The death of a Canadian taxpayer triggers many tax implications. As the legal representative of a deceased person, there are many steps you must take to ensure that the person’s Canada Revenue Agency (CRA) file is in order. This must be done before you are able to distribute the estate to the deceased person’s heirs.
First Steps and Responsibilities of the Legal Representative
You are the legal representative of a deceased person if you are in one of the following situations:
- You are named as the executor in the will.
- You are appointed as the administrator of the estate by a court.
- You are the liquidator for an estate in Quebec.
- The estate designates itself.
- You are requesting to be recognized as the person who will manage the CRA tax matters for the deceased person, where there is no will or other legal documents. For all provinces and territories, other than Quebec, complete form RC552 Appointing a legal representative for a deceased person. Send a completed RC552 to the Authorizations Services Unit (ASU) of the deceased’s tax center. If the deceased was a Quebec resident, visit revenuquebec.ca.
It is the legal representative’s responsibility to file all of the required returns for the deceased person and to ensure that all taxes owing are paid.
Your first step as a legal representative is to contact the CRA to inform them of the person’s death.
- You can do this via telephone by calling 1-800-959-8281.
- You can also inform the CRA of the death by mail, using form RC4111 Request for the Canada Revenue Agency to Update Records.
After receiving this information, the CRA will ask you to submit a copy of the death certificate, and of the documentation appointing you as the legal representative, such as the will or court order.
If the deceased person was paying taxes by periodic installments, you can stop making these payments. However, any installments that were due but unpaid prior to the death must be made.
Income Tax Considerations
A final income tax return must be filed on behalf of the deceased person for the period from Jan. 1 to the date of his death. Other returns might be necessary such as optional returns or the trust return.
There are rules in the income tax laws that create deemed dispositions of assets at the moment immediately preceding someone’s death. This means that right before somebody dies, capital gains or losses are crystallized, or taxable income is created. These gains and losses must be accounted for in the final return, along with any income that was earned by the person prior to their death.
You will also need to file a return and pay the related taxes on behalf of the estate for any income earned between the time of death and the moment you distribute the estate’s assets to the heirs.
Each type of the deceased’s return has a different due date based on the time of death.
Registered Plans and Other Benefits
In addition to regular income taxes, care must be given to the tax treatment of registered plans and other benefits that the deceased person may have received.
The investments in Registered Retirement Savings Plans (RRSPs) and Registered Retirement Income Funds (RRIFs) are generally deemed to have been withdrawn by the person at the moment immediately preceding his death, and must be included in the person’s income. In certain cases, it is possible to roll these amounts over to a spouse to defer taxation.

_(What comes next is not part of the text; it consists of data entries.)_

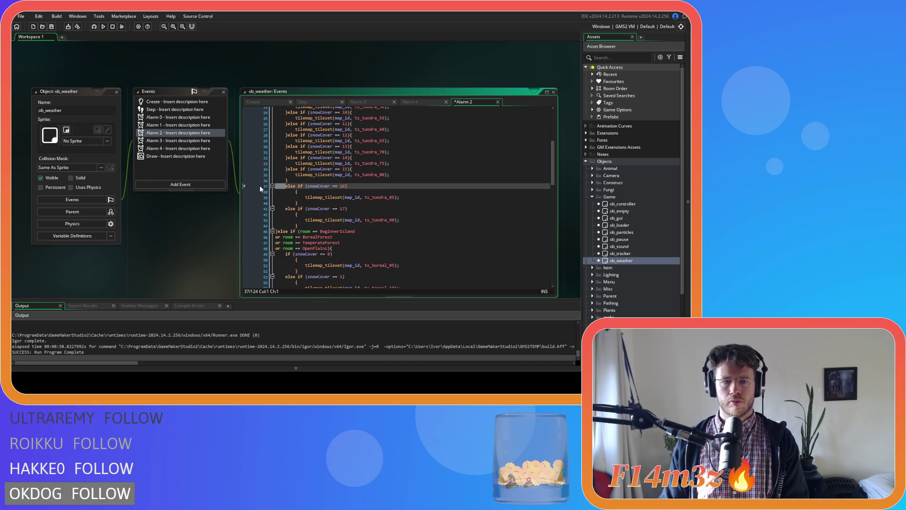
key(BackSpace)
key(BackSpace)
click(296, 186)
key(BackSpace)
drag(276, 185, 241, 196)
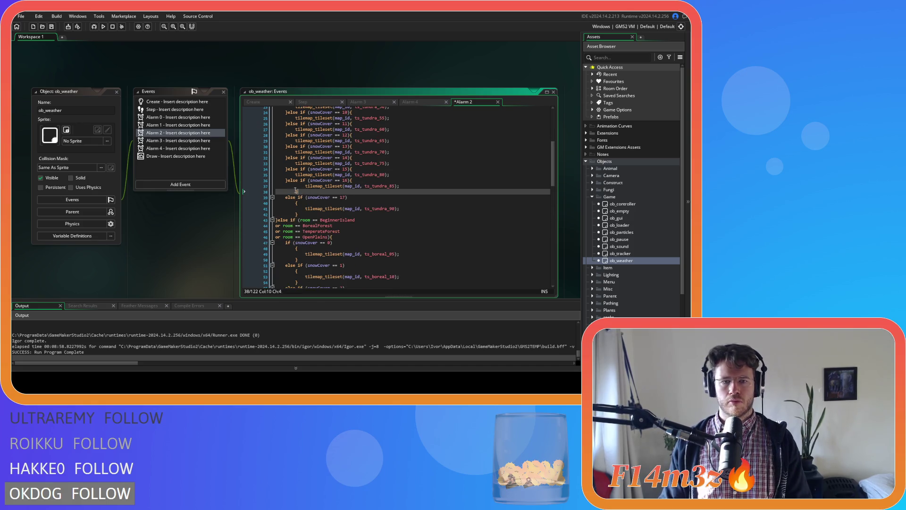
key(shift+Tab)
Join the final snowCover 17 header and brace onto the previous closing-brace line
key(BackSpace)
key(BackSpace)
click(296, 197)
key(BackSpace)
drag(302, 204, 242, 198)
scroll(288, 195, down, 3)
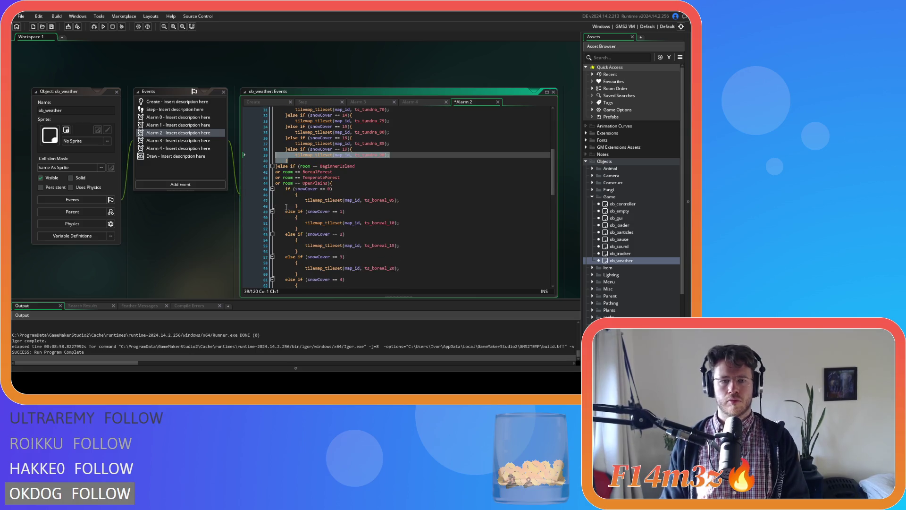
Pull the boreal snowCover 0 opening brace up and unindent its body
click(294, 195)
key(BackSpace)
click(290, 200)
key(shift+Up)
key(shift+Tab)
Compact the boreal snowCover 1 and 2 branches into single '}else if (…){' lines
click(285, 205)
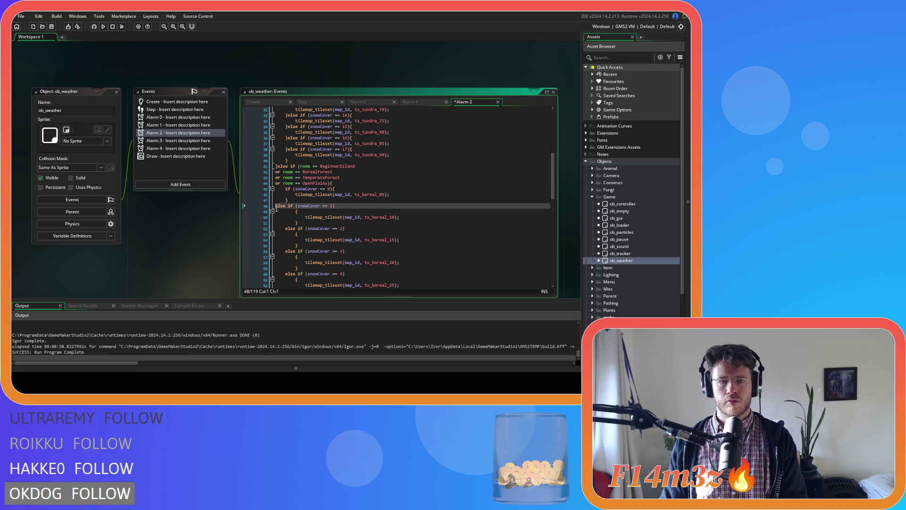
key(BackSpace)
key(BackSpace)
click(296, 211)
key(BackSpace)
key(BackSpace)
key(BackSpace)
click(307, 212)
drag(307, 213, 245, 206)
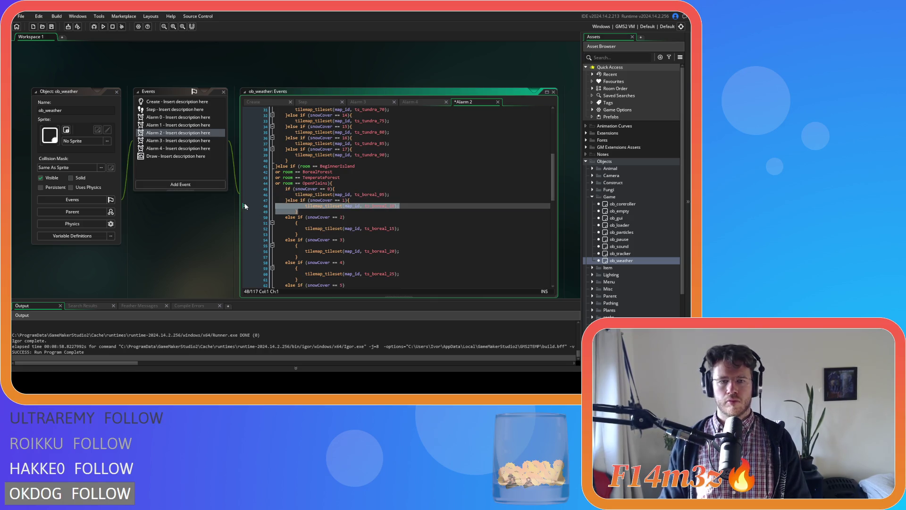
click(285, 217)
key(BackSpace)
key(BackSpace)
click(296, 217)
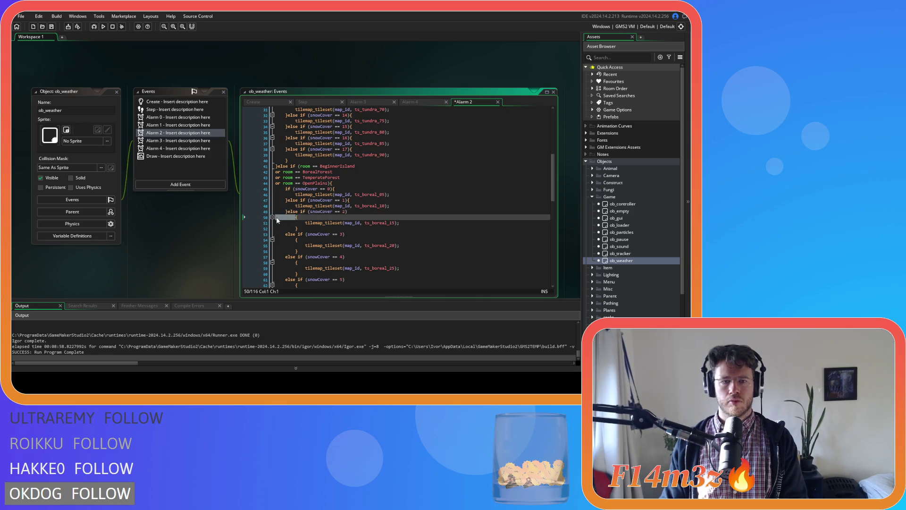
key(BackSpace)
key(BackSpace)
key(BackSpace)
drag(298, 223, 266, 219)
Compact the boreal snowCover 3 and 4 branch headers and braces
click(286, 228)
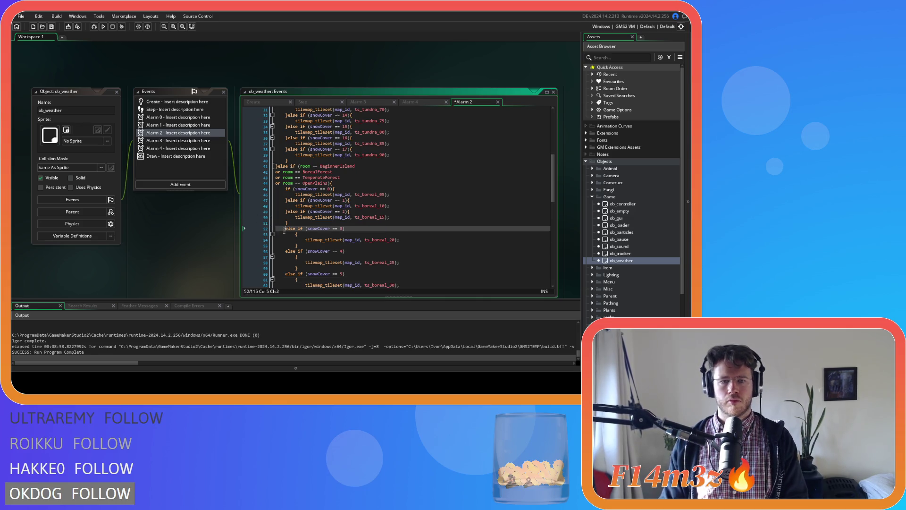
key(BackSpace)
key(BackSpace)
click(296, 229)
key(BackSpace)
key(BackSpace)
key(BackSpace)
drag(304, 234, 263, 229)
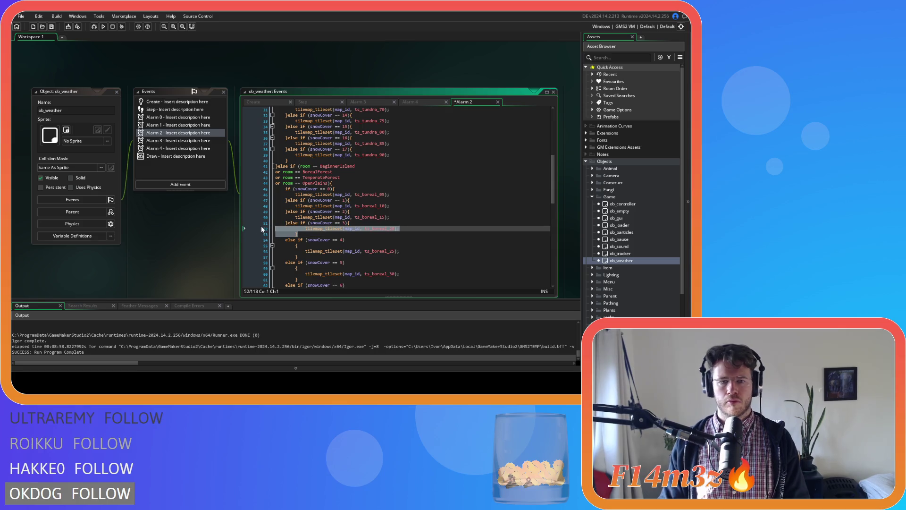
click(287, 240)
key(BackSpace)
key(BackSpace)
click(295, 239)
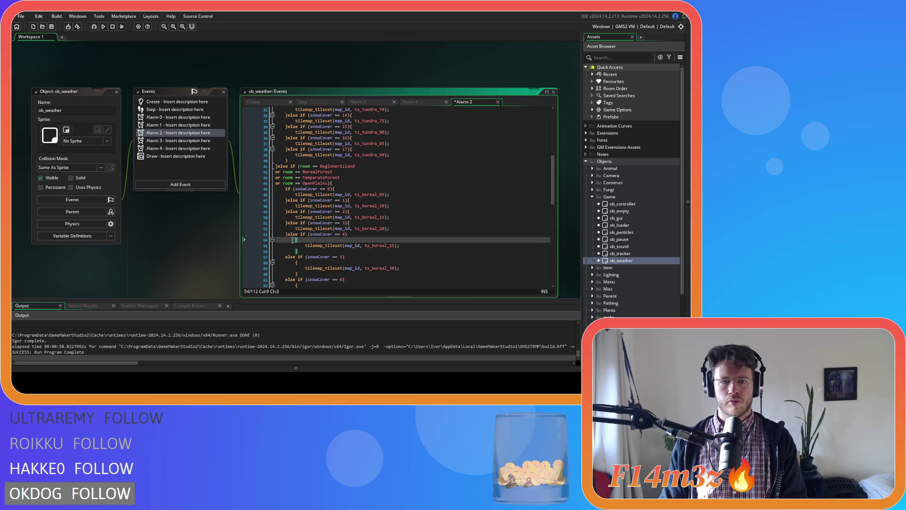
key(BackSpace)
key(BackSpace)
key(BackSpace)
drag(297, 246, 265, 240)
scroll(298, 220, down, 4)
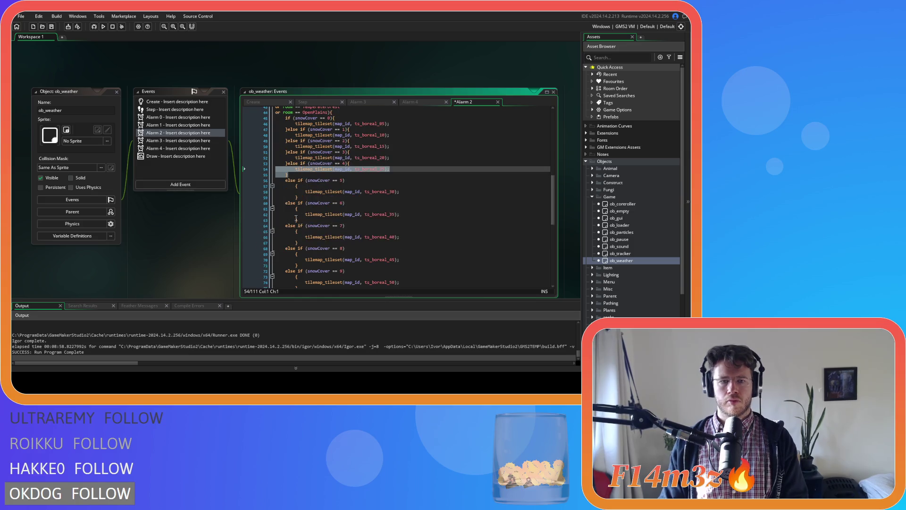
Compact the boreal snowCover 5 and 6 branches, unindenting the snowCover 5 body
click(286, 180)
key(BackSpace)
key(BackSpace)
click(296, 181)
key(BackSpace)
key(BackSpace)
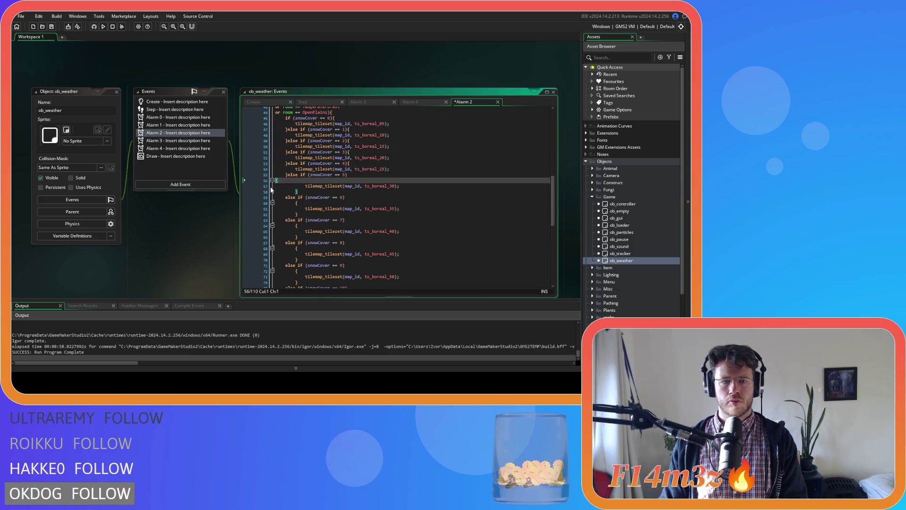
click(305, 181)
key(BackSpace)
drag(288, 186, 259, 181)
click(285, 191)
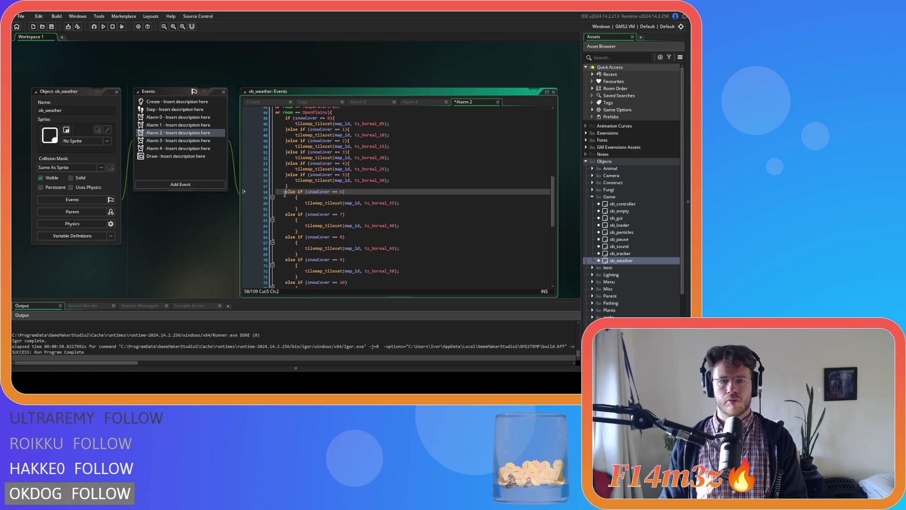
key(BackSpace)
key(BackSpace)
click(296, 192)
key(BackSpace)
drag(298, 197, 261, 194)
Join the snowCover 7 and 8 else-if headers and braces onto the preceding brace
click(286, 204)
key(BackSpace)
key(BackSpace)
click(289, 206)
key(BackSpace)
key(BackSpace)
mouse_move(299, 209)
mouse_down()
mouse_move(245, 202)
mouse_move(272, 216)
mouse_up()
click(286, 215)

The Lifelong Learning Plans (LLPs) and Home Buyers’ Plan (HBP) are effectively terminated by the death of the person and any unpaid amounts will be included in the person’s income. Again, in certain cases, these amounts may be passed along to a spouse to defer taxation.
If the deceased person had been receiving benefits such as the Goods and Services Tax/ Harmonized Sales Tax Credit (GST/HST), or the Canada Child Benefit (CCB), you may continue to receive these payments after the death because of a delay in updating of the CRA’s files. If this should occur, you can simply return the payments to the CRA since the person’s death no longer entitles them to these benefits. Spouses who may continue to benefit from these programs should contact the CRA to update their own files.
Once you are ready to distribute the assets of the estate to the heirs, you may want to obtain a clearance certificate from the CRA.
This is not mandatory, but is a good idea. If you go ahead with the distribution of the estate’s assets without a clearance certificate, there is still a chance that taxes owing will surface and you may be held personally liable to pay them.
A clearance certificate confirms that the CRA considers the deceased person’s taxes for all years have been paid.
To request a certificate, use form TX19 Asking for a Clearance Certificate and send it to your CRA tax services office. Once the clearance certificate is issued, you can safely distribute the assets to the heirs.